A woman abandons her city life and marriage to return to the place of her childhood, holing up in a small religious community hidden away on the stark plains of the Monaro. She does not believe in God and doesn’t know what prayer is. She finds herself living this strange, reclusive life almost by accident. As she gradually adjusts to the rhythms of monastic life, she finds herself turning again and again to thoughts of her mother. Whose early death she can’t forget.
Disquiet interrupts this secluded life with three visitations. A terrible mouse plague, the return of the skeletal remains of a sister, presumed murdered. She had left the community decades before to minister to deprived women in Thailand.
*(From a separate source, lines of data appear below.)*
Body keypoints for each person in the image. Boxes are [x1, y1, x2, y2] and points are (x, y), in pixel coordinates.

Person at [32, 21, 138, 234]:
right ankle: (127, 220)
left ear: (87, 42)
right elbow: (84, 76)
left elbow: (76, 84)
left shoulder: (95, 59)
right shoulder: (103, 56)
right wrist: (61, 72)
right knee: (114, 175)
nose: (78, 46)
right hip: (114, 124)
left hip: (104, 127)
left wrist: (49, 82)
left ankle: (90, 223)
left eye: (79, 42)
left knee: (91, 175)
Finally, a troubling visitor to the monastery pulls the narrator further back into her past.
In this episode Gregory Dobbs chats to Charlotte Wood about how she came to choose a nameless narrator as her storyteller, why the Monaro plains hold such meaning for her, and the benefits of writing someone else’s memoir.
ABOUT THE AUTHOR
Charlotte Wood is the author of nine books including The Luminous Solution, and the international bestseller, The Weekend. The Weekend made it onto the shortlist for several awards including the Stella Prize and the Prime Minister’s Literary Award. Both of which she won for her previous novel, The Natural Way of Things, in 2016. That title was featured in the 2021 ABC Television series, ‘The Books That Made Us’.
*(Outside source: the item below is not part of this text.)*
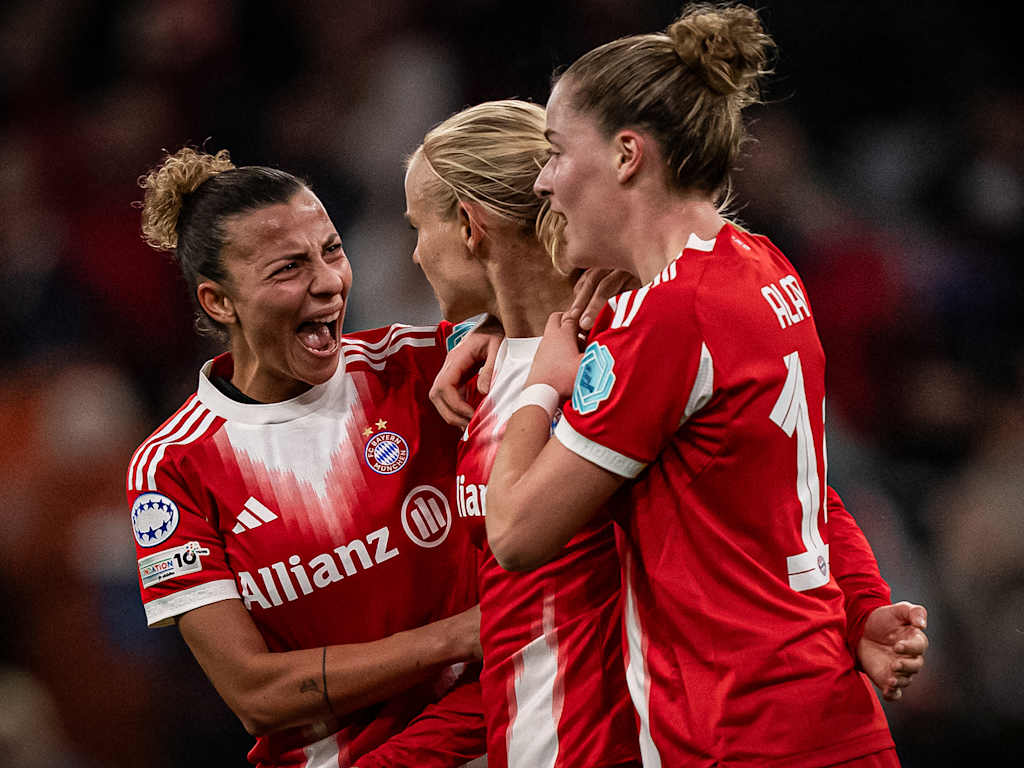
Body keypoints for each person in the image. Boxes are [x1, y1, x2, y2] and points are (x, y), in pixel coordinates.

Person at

Belvoir Theatre Company in Sydney staged an adaptation of The Weekend in August 2023.
In 2019 Charlotte was made a Member of the Order of Australia (AM). She also earned her spot as one of the Australian Financial Review’s 100 Women of Influence. Her features and essays have appeared in The New York Times, The Guardian, Literary Hub, The Sydney Morning Herald and The Saturday Paper among other publications.